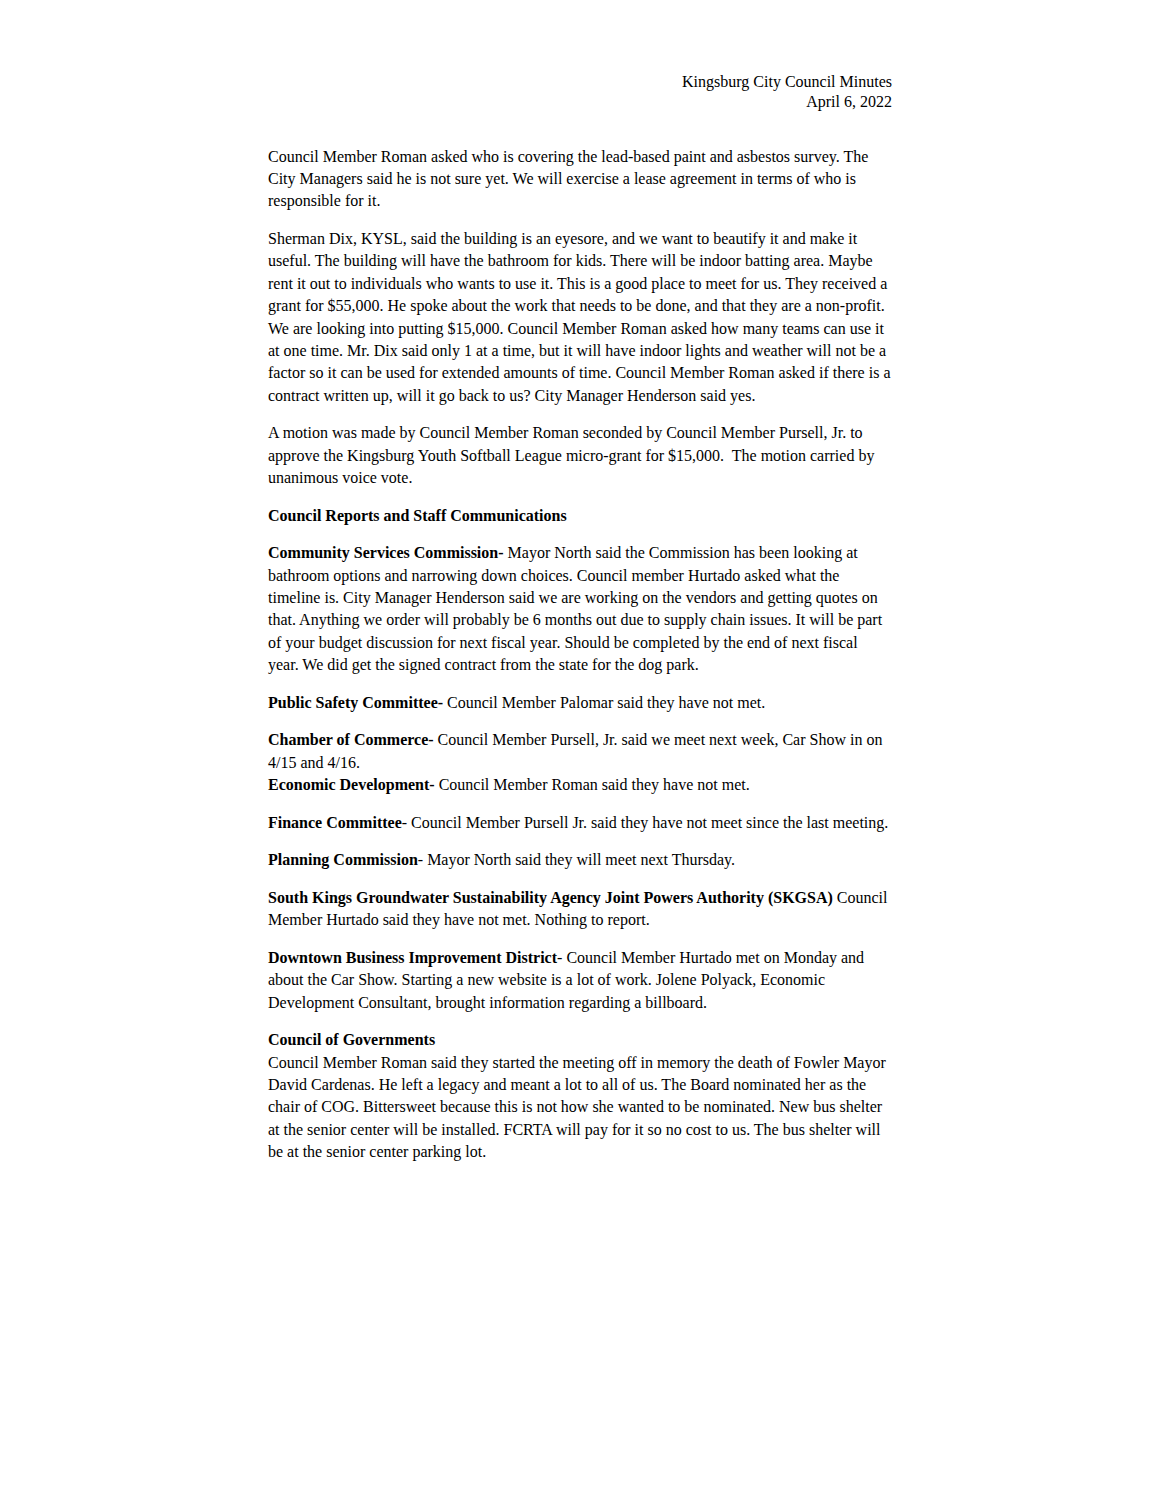Kingsburg City Council Minutes
April 6, 2022
Council Member Roman asked who is covering the lead-based paint and asbestos survey. The City Managers said he is not sure yet. We will exercise a lease agreement in terms of who is responsible for it.
Sherman Dix, KYSL, said the building is an eyesore, and we want to beautify it and make it useful. The building will have the bathroom for kids. There will be indoor batting area. Maybe rent it out to individuals who wants to use it. This is a good place to meet for us. They received a grant for $55,000. He spoke about the work that needs to be done, and that they are a non-profit. We are looking into putting $15,000. Council Member Roman asked how many teams can use it at one time. Mr. Dix said only 1 at a time, but it will have indoor lights and weather will not be a factor so it can be used for extended amounts of time. Council Member Roman asked if there is a contract written up, will it go back to us? City Manager Henderson said yes.
A motion was made by Council Member Roman seconded by Council Member Pursell, Jr. to approve the Kingsburg Youth Softball League micro-grant for $15,000. The motion carried by unanimous voice vote.
Council Reports and Staff Communications
Community Services Commission- Mayor North said the Commission has been looking at bathroom options and narrowing down choices. Council member Hurtado asked what the timeline is. City Manager Henderson said we are working on the vendors and getting quotes on that. Anything we order will probably be 6 months out due to supply chain issues. It will be part of your budget discussion for next fiscal year. Should be completed by the end of next fiscal year. We did get the signed contract from the state for the dog park.
Public Safety Committee- Council Member Palomar said they have not met.
Chamber of Commerce- Council Member Pursell, Jr. said we meet next week, Car Show in on 4/15 and 4/16.
Economic Development- Council Member Roman said they have not met.
Finance Committee- Council Member Pursell Jr. said they have not meet since the last meeting.
Planning Commission- Mayor North said they will meet next Thursday.
South Kings Groundwater Sustainability Agency Joint Powers Authority (SKGSA) Council Member Hurtado said they have not met. Nothing to report.
Downtown Business Improvement District- Council Member Hurtado met on Monday and about the Car Show. Starting a new website is a lot of work. Jolene Polyack, Economic Development Consultant, brought information regarding a billboard.
Council of Governments
Council Member Roman said they started the meeting off in memory the death of Fowler Mayor David Cardenas. He left a legacy and meant a lot to all of us. The Board nominated her as the chair of COG. Bittersweet because this is not how she wanted to be nominated. New bus shelter at the senior center will be installed. FCRTA will pay for it so no cost to us. The bus shelter will be at the senior center parking lot.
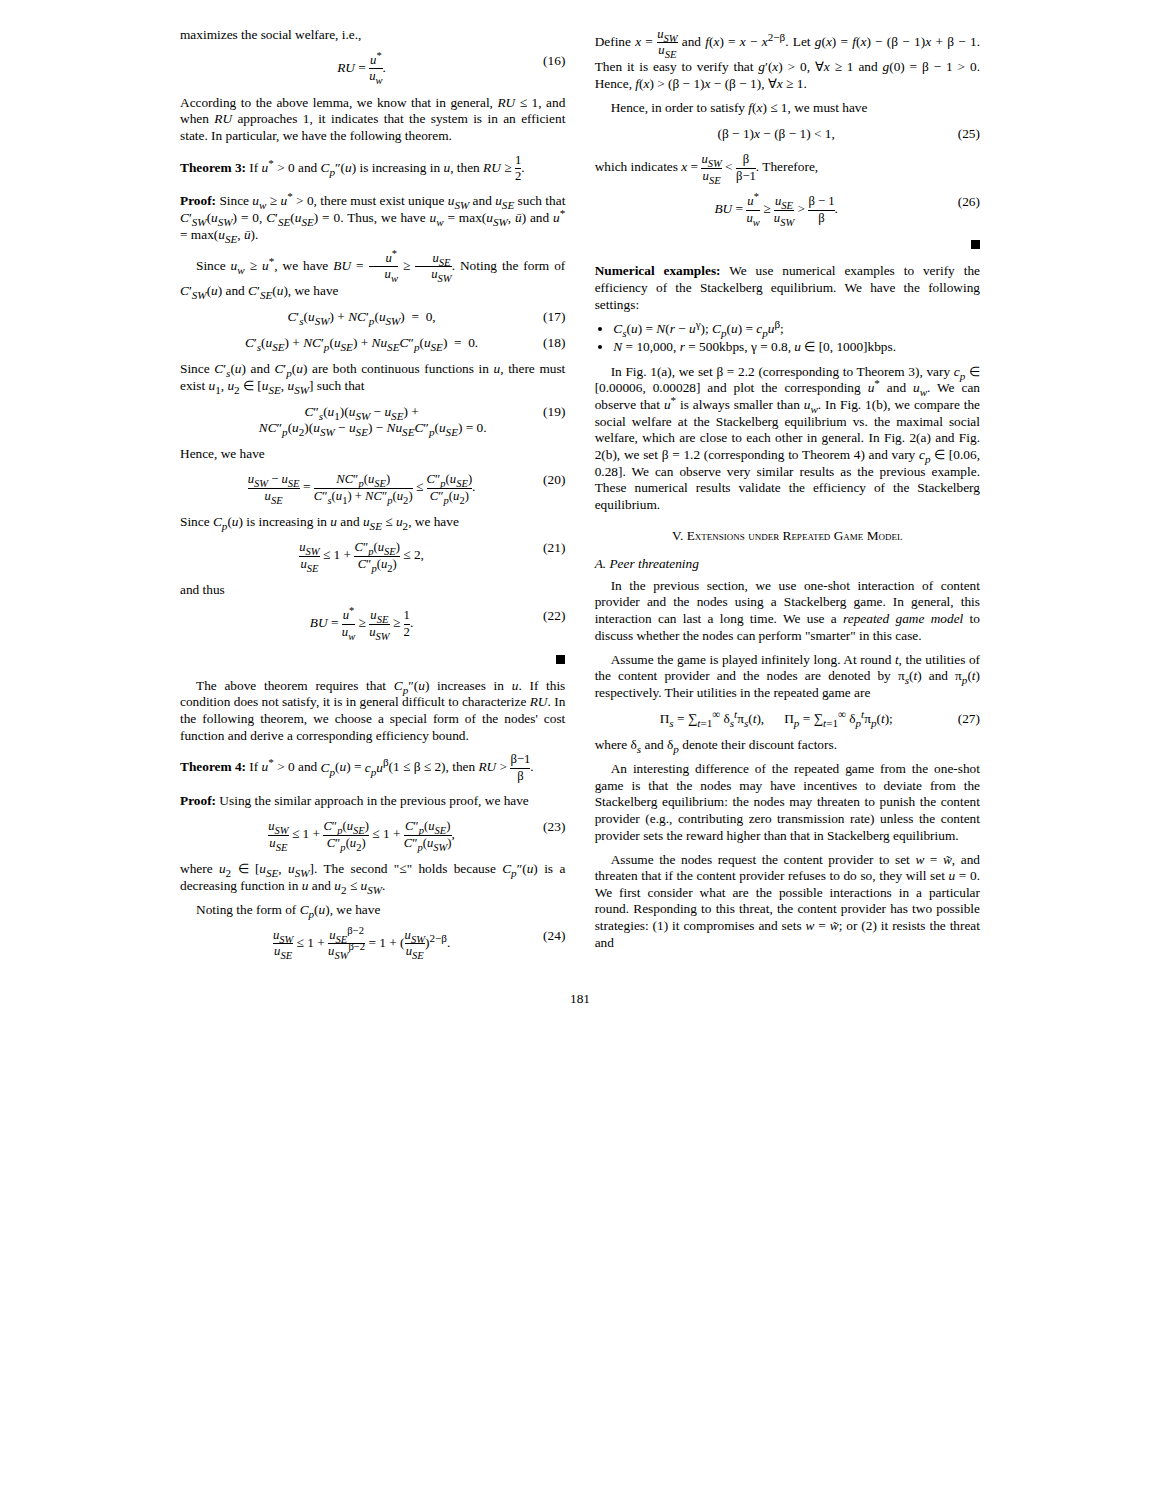maximizes the social welfare, i.e.,
(16) RU = u*uw.
According to the above lemma, we know that in general, RU ≤ 1, and when RU approaches 1, it indicates that the system is in an efficient state. In particular, we have the following theorem.
Theorem 3: If u* > 0 and Cp″(u) is increasing in u, then RU ≥ 12.
Proof: Since uw ≥ u* > 0, there must exist unique uSW and uSE such that C′SW(uSW) = 0, C′SE(uSE) = 0. Thus, we have uw = max(uSW, ū) and u* = max(uSE, ū).
Since uw ≥ u*, we have BU = u*uw ≥ uSE uSW. Noting the form of C′SW(u) and C′SE(u), we have
(17) C′s(uSW) + NC′p(uSW) = 0,
(18) C′s(uSE) + NC′p(uSE) + NuSEC″p(uSE) = 0.
Since C′s(u) and C′p(u) are both continuous functions in u, there must exist u1, u2 ∈ [uSE, uSW] such that
(19) C″s(u1)(uSW − uSE) +
NC″p(u2)(uSW − uSE) − NuSEC″p(uSE) = 0.
Hence, we have
(20) uSW − uSE uSE = NC″p(uSE) C″s(u1) + NC″p(u2) ≤ C″p(uSE) C″p(u2).
Since Cp(u) is increasing in u and uSE ≤ u2, we have
(21) uSW uSE ≤ 1 + C″p(uSE) C″p(u2) ≤ 2,
and thus
(22) BU = u*uw ≥ uSE uSW ≥ 12.
The above theorem requires that Cp″(u) increases in u. If this condition does not satisfy, it is in general difficult to characterize RU. In the following theorem, we choose a special form of the nodes' cost function and derive a corresponding efficiency bound.
Theorem 4: If u* > 0 and Cp(u) = cpuβ(1 ≤ β ≤ 2), then RU > β−1 β.
Proof: Using the similar approach in the previous proof, we have
(23) uSW uSE ≤ 1 + C″p(uSE) C″p(u2) ≤ 1 + C″p(uSE) C″p(uSW),
where u2 ∈ [uSE, uSW]. The second "≤" holds because Cp″(u) is a decreasing function in u and u2 ≤ uSW.
Noting the form of Cp(u), we have
(24) uSW uSE ≤ 1 + uSEβ−2 uSWβ−2 = 1 + (uSW uSE)2−β.
Define x = uSW uSE and f(x) = x − x2−β. Let g(x) = f(x) − (β − 1)x + β − 1. Then it is easy to verify that g′(x) > 0, ∀x ≥ 1 and g(0) = β − 1 > 0. Hence, f(x) > (β − 1)x − (β − 1), ∀x ≥ 1.
Hence, in order to satisfy f(x) ≤ 1, we must have
(25) (β − 1)x − (β − 1) < 1,
which indicates x = uSW uSE < ββ−1. Therefore,
(26) BU = u*uw ≥ uSE uSW > β − 1 β.
Numerical examples: We use numerical examples to verify the efficiency of the Stackelberg equilibrium. We have the following settings:
Cs(u) = N(r − uγ); Cp(u) = cpuβ;
N = 10,000, r = 500kbps, γ = 0.8, u ∈ [0, 1000]kbps.
In Fig. 1(a), we set β = 2.2 (corresponding to Theorem 3), vary cp ∈ [0.00006, 0.00028] and plot the corresponding u* and uw. We can observe that u* is always smaller than uw. In Fig. 1(b), we compare the social welfare at the Stackelberg equilibrium vs. the maximal social welfare, which are close to each other in general. In Fig. 2(a) and Fig. 2(b), we set β = 1.2 (corresponding to Theorem 4) and vary cp ∈ [0.06, 0.28]. We can observe very similar results as the previous example. These numerical results validate the efficiency of the Stackelberg equilibrium.
V. Extensions under Repeated Game Model
A. Peer threatening
In the previous section, we use one-shot interaction of content provider and the nodes using a Stackelberg game. In general, this interaction can last a long time. We use a repeated game model to discuss whether the nodes can perform "smarter" in this case.
Assume the game is played infinitely long. At round t, the utilities of the content provider and the nodes are denoted by πs(t) and πp(t) respectively. Their utilities in the repeated game are
(27) Πs = ∑t=1∞ δstπs(t), Πp = ∑t=1∞ δptπp(t);
where δs and δp denote their discount factors.
An interesting difference of the repeated game from the one-shot game is that the nodes may have incentives to deviate from the Stackelberg equilibrium: the nodes may threaten to punish the content provider (e.g., contributing zero transmission rate) unless the content provider sets the reward higher than that in Stackelberg equilibrium.
Assume the nodes request the content provider to set w = w̃, and threaten that if the content provider refuses to do so, they will set u = 0. We first consider what are the possible interactions in a particular round. Responding to this threat, the content provider has two possible strategies: (1) it compromises and sets w = w̃; or (2) it resists the threat and
181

REQUIRED WORK >>
Collect, from the material above, every line containing the word "order".

EXERCISE RESULT >>
Community Services Commission- Mayor North said the Commission has been looking at bathroom options and narrowing down choices. Council member Hurtado asked what the timeline is. City Manager Henderson said we are working on the vendors and getting quotes on that. Anything we order will probably be 6 months out due to supply chain issues. It will be part of your budget discussion for next fiscal year. Should be completed by the end of next fiscal year. We did get the signed contract from the state for the dog park.
Hence, in order to satisfy f(x) ≤ 1, we must have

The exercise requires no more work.